Posted by on Nov 4, 2015 in Newsletter | 0 comments

Nduja Warrior

I always enjoy traveling and eating locally as possible. In many of my newsletters, I have written about my experiences that I have had from mayonnaise on top of a hot dog to a pint of beer and a slice to pork pie. Getting to know a culture through its food is an amazing thing. I hope I’ve inspired some of you to do the same. However, traveling and exploring new dishes is not always about having something new, but on occasions, seeing how to actually use an ingredient instead of some ubiquitous American interpretation of how it is used in a recipe. I had one of those eye-opening moments after I recently spent a few days visiting and working in Milan.

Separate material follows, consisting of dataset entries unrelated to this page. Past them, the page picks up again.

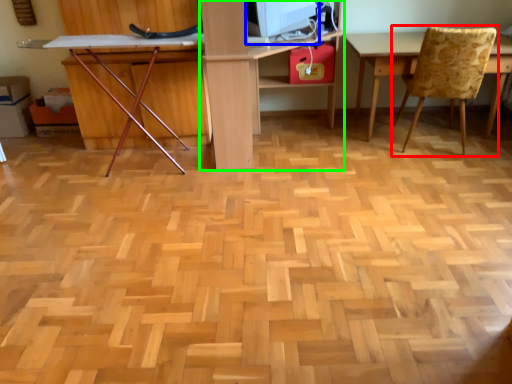
Question: Based on their relative distances, which object is nearer to chair (highlighted by a red box)? Choose from computer monitor (highlighted by a blue box) and computer desk (highlighted by a green box).

Choices:
 (A) computer monitor
 (B) computer desk

Answer: (A)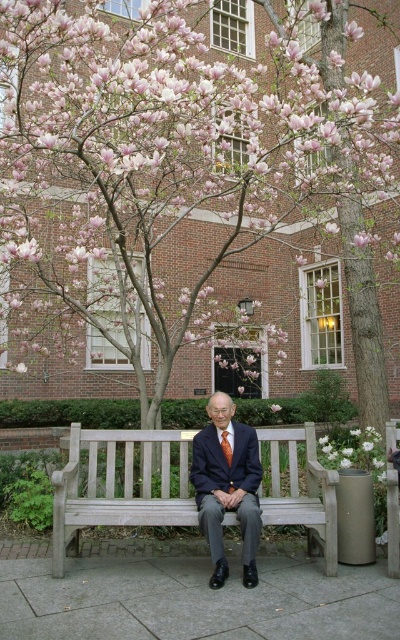
You are standing at the point marked as point(181, 166). What is the nearest object to you?

The nearest object to point(181, 166) is the pink blossom tree at center since the point is located on it.

You are an artist sketching the scene. You need to decide which object to draw first based on their sizes. Which one should you start with, the pink blossom tree at center or the dark blue suit at center?

The pink blossom tree at center is larger in size than the dark blue suit at center, so you should start with the pink blossom tree at center to capture its full structure before detailing the smaller elements like the dark blue suit at center.

Looking at this image, you are a photographer standing in front of the brick building. You want to take a picture of the dark blue suit at center and the wooden bench at center so that both are clearly visible. Based on their positions, which object should be placed closer to the camera to ensure both are in focus?

The wooden bench at center is located below the dark blue suit at center, so to ensure both are in focus, the photographer should position the camera so that both are at a similar distance. Since the bench is below the suit, adjusting the camera angle downward slightly would help capture both clearly.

If you study Italian food, especially regional pasta dishes, you know that there is a common technique of using cured pork products as fat for texture or for added saltiness. Think of pasta carbonara that uses speck or pancetta, or simple spaghetti with prosciutto and peas. However, I thought that most of the cured products used in pasta were dry aged and on the firm side. Cooks add these ingredients at the beginning of the cooking process to render out the fat and to create some texture. I had never really thought about finishing a dish with a cured meat product to develop a sauce; I’ve always known it as a garnish. In Milan, that all changed after standing on my feet for 12 hours and hungry for anything. We chose the closest restaurant to the hotel, which was a comfortable, somewhat elegant restaurant that served a great meal. From the large bottle format Italian beers (delicious), to the perfect octopus and potato antipasto, to fresh porcini pappardelle to, in my opinion, the star of the meal, strozzapreti Nduja.